El arranque de los procesos de industrialización en Latinoamérica respondió más a coyunturas externas que a dinámicas propias. La Primera Guerra y la debacle financiera del veintinueve impulsaron a las naciones con control sobre sus exportaciones, cierta acumulación de capital, grupos económicos robustos y mercados internos relativamente importantes –Argentina, México, Brasil, Chile y Uruguay- a tratar de alcanzar un desarrollo autónomo a través del crecimiento hacia adentro. Mientras que otros países esperaron décadas para arrancar.

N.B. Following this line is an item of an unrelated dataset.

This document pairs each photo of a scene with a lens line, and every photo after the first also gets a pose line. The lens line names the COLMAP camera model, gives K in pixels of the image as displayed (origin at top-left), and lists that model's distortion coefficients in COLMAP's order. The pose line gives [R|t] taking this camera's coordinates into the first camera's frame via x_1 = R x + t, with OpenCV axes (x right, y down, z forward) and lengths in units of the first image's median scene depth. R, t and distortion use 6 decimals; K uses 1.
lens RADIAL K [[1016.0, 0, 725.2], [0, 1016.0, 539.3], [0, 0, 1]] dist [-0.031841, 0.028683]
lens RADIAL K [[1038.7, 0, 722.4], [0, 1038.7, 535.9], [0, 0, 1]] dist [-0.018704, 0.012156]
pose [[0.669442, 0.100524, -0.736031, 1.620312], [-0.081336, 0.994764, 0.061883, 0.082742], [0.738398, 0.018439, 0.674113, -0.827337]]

Así la interrupción de las relaciones comerciales durante la Segunda Guerra “forzó” a Venezuela, enclave minero típico, a iniciar -con apoyo financiero del sector público, materias primas nacionales y un grado bajo de mecanización- la producción de bienes que ya no se podían importar. Iniciativa nacional desplazada, al reanudarse las relaciones, por un modelo “moderno” de industrialización, caricatura del de los países desarrollados. Modelo soportado por el incremento del ingreso fiscal, las “facilidades” para importar desde los países centro y la generación de una cierta demanda a través del gasto público, oficializado luego por la Política de Sustitución de Importaciones, “inspirada” por EEUU y promovida por la CEPAL.

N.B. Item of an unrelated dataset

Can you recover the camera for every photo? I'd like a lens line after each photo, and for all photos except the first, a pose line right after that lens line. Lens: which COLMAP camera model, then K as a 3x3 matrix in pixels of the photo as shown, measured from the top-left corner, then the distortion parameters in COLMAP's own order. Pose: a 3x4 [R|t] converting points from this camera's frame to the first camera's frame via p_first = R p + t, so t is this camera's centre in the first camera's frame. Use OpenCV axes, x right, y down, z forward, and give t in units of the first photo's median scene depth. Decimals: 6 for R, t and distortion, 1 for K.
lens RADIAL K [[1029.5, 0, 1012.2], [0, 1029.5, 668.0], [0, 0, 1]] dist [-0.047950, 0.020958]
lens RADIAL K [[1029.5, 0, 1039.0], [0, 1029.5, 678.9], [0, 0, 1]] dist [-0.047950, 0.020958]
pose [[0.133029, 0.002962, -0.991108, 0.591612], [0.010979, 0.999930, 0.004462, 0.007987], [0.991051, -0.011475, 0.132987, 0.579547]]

Resultados en nuestro país: mantenimiento de la subordinación de la industria al sector externo, fomento a empresas monopólicas y oligopólicas orientadas la satisfacción de una demanda elitesca heredada de la época primario exportadora, adopción de conocimientos, insumos, bienes intermedios y de capital acordes a condiciones muy distintas a las nuestras, desestimulo a la investigación y al desarrollo tecnológico nacional, mayor concentración de la riqueza y exclusión de gran parte de la población de la sociedad formal. En síntesis, consolidación de nuestra dependencia científica-tecnológica-financiera y cultural.
Hoy, el cerco de EEUU nos ha vuelto a “forzar” a activar la producción de bienes basada en conocimiento, experiencias y recursos propios, lo cual se está logrando con bastante éxito y a distintas escalas en la producción de alimentos. No así en otros sectores donde seguimos apegados a concepciones y prácticas del pasado, aliñadas por el inconstitucional otorgamiento de trato preferencial a las inversiones extranjeras, quizás transitoriamente justificable en el caso de las naciones aliados, pero inexcusable en el caso de las enemigas.
Ahora más que nunca debemos entender que nuestro progreso no tiene nada que ver con industrializarse por industrializarse sino con el apoyo a empresas y a nuevas inversiones que contribuyan a satisfacer los derechos y las necesidades reales de la mayoría de la población, a reducir nuestra dependencia y a recuperar nuestra soberanía. En síntesis a acelerar el proceso revolucionario bolivariano.